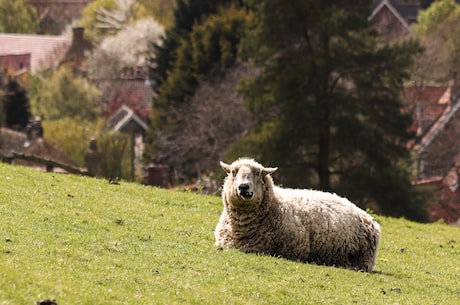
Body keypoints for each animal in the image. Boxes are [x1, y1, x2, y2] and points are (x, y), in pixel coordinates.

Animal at [216, 157, 380, 270]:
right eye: (233, 172)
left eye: (257, 173)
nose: (243, 187)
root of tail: (367, 217)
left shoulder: (293, 248)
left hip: (361, 256)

════════════════════

AIM OF THE TASK:
Set down exactly the lines beginning at the one that holds "right eye: (233, 172)" and ending with the last line of the data.

EXERCISE RESPONSE:
right eye: (233, 172)
left eye: (257, 173)
nose: (243, 187)
root of tail: (367, 217)
left shoulder: (293, 248)
left hip: (361, 256)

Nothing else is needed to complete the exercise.